Large Russet potatoes
2 quarts Fat for frying*
Salt and Pepper
Mayonnaise for dipping

Cut your potatoes into 1/4 by 1/4 batons – sticks. Place your sliced potatoes into a bowl with cold running water. Rinse the potatoes until the water clears. In a 5 quart pan or deep fryer heat your fat to 325 degrees. Remove the potatoes from the water and pat thoroughly dry with a towel. Working in small batches fry the potatoes until they are soft and have gained some slight color – about 7 minutes. Remove the fries and drain on paper towels. At this point the fries are cooked. You can bag them and freeze them for later use if you want. Let the fries rest for at least 10 minutes. Meanwhile crank the heat up to 350 degrees. Again working in small batches cook the fries until puffed and golden brown – about 1 minute. Remove and drain on paper towels. Season Immediately with salt and pepper. Serve with mayonnaise for dipping and/or along side perfectly cooked mussels.

*For the fat you have several option available:

The simplest option is Peanut oil or Canola Oil.
For a more Roman take on things use Extra Virgin Olive Oil
For the ultimate in decadence do what they do at Hot Doug’s in Chicago and use duck fat!!

Brewing up for summer

•Tuesday, April 21, 2009 • Leave a Comment

Ah April is starting to wind down. Before we know it those blazing hot days of summer will be upon us.

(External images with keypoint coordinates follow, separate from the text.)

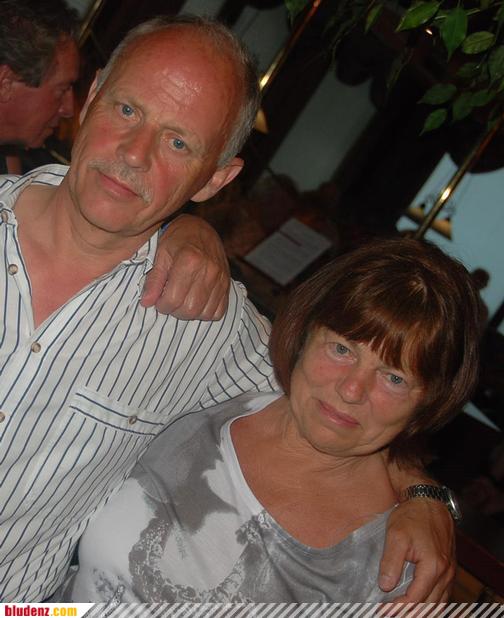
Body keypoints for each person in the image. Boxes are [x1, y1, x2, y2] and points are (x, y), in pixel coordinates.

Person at [0, 15, 454, 602]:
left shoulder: (209, 325)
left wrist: (425, 498)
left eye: (178, 143)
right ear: (90, 99)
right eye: (128, 110)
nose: (134, 153)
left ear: (215, 179)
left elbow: (344, 400)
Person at [57, 237, 481, 603]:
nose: (352, 390)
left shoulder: (391, 566)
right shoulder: (213, 383)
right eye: (341, 349)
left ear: (430, 400)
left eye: (393, 378)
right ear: (306, 331)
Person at [0, 0, 234, 320]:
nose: (68, 107)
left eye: (177, 143)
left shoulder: (21, 160)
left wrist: (187, 229)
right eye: (127, 110)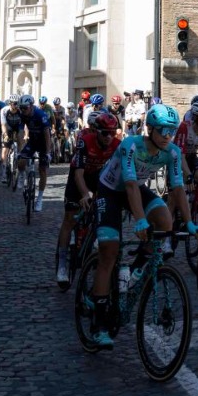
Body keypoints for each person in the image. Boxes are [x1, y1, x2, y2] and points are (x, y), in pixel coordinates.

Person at [86, 103, 197, 350]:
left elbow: (178, 189)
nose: (168, 136)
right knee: (109, 251)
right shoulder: (130, 146)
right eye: (163, 130)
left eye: (172, 130)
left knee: (165, 221)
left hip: (135, 188)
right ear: (149, 129)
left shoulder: (173, 152)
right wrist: (140, 220)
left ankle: (136, 269)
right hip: (111, 191)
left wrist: (189, 222)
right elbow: (130, 186)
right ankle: (99, 324)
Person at [56, 108, 121, 286]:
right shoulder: (85, 141)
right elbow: (78, 174)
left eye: (112, 133)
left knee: (102, 208)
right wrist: (85, 194)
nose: (109, 137)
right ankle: (62, 264)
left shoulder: (116, 144)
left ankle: (93, 238)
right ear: (96, 131)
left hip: (97, 176)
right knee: (69, 219)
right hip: (78, 176)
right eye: (105, 133)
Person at [12, 95, 54, 212]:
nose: (23, 110)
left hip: (43, 143)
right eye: (21, 108)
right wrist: (20, 150)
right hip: (32, 141)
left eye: (25, 108)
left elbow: (47, 134)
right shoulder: (22, 114)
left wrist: (48, 152)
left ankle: (39, 199)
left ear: (31, 106)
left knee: (43, 171)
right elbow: (20, 133)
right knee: (21, 162)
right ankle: (22, 175)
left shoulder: (40, 114)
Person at [0, 95, 25, 177]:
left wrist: (26, 135)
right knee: (5, 149)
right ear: (10, 103)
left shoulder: (21, 111)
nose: (16, 105)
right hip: (8, 127)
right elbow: (3, 125)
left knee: (21, 141)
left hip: (18, 127)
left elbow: (25, 125)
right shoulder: (4, 110)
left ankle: (19, 159)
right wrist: (5, 135)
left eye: (17, 103)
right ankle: (4, 171)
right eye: (14, 103)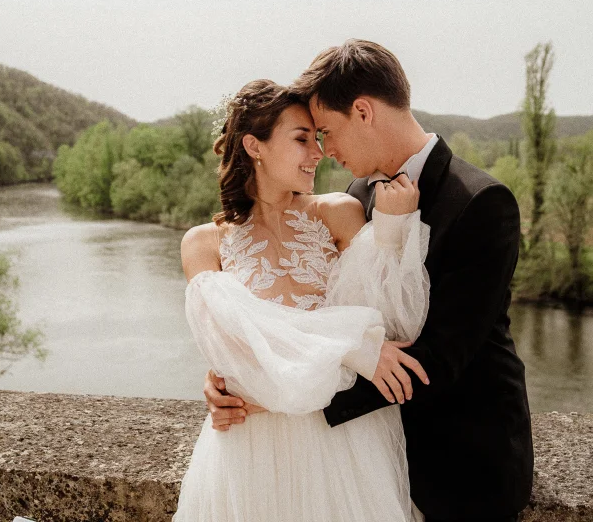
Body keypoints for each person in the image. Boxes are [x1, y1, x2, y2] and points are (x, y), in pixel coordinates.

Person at [207, 40, 534, 521]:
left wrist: (279, 396)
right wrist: (240, 373)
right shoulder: (357, 193)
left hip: (461, 464)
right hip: (366, 456)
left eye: (326, 131)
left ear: (363, 111)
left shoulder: (481, 201)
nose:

This summer I plan on getting into a brew schedule…..maybe it will happen…Well first up on the block: Brett beer vs. 2.0

- Insert witty take on brett lambicus -

4.5# Belgian pale malt
4.5# Belgian pils
1# caravienne
.3oz magnum @ 60 minutes
.5oz strissespalt @ 15 minutes
.5oz strissespalt @ 1 minutes
ferment w/ Wyeast B. Lambicus

Mash @ 149f until conversion is complete.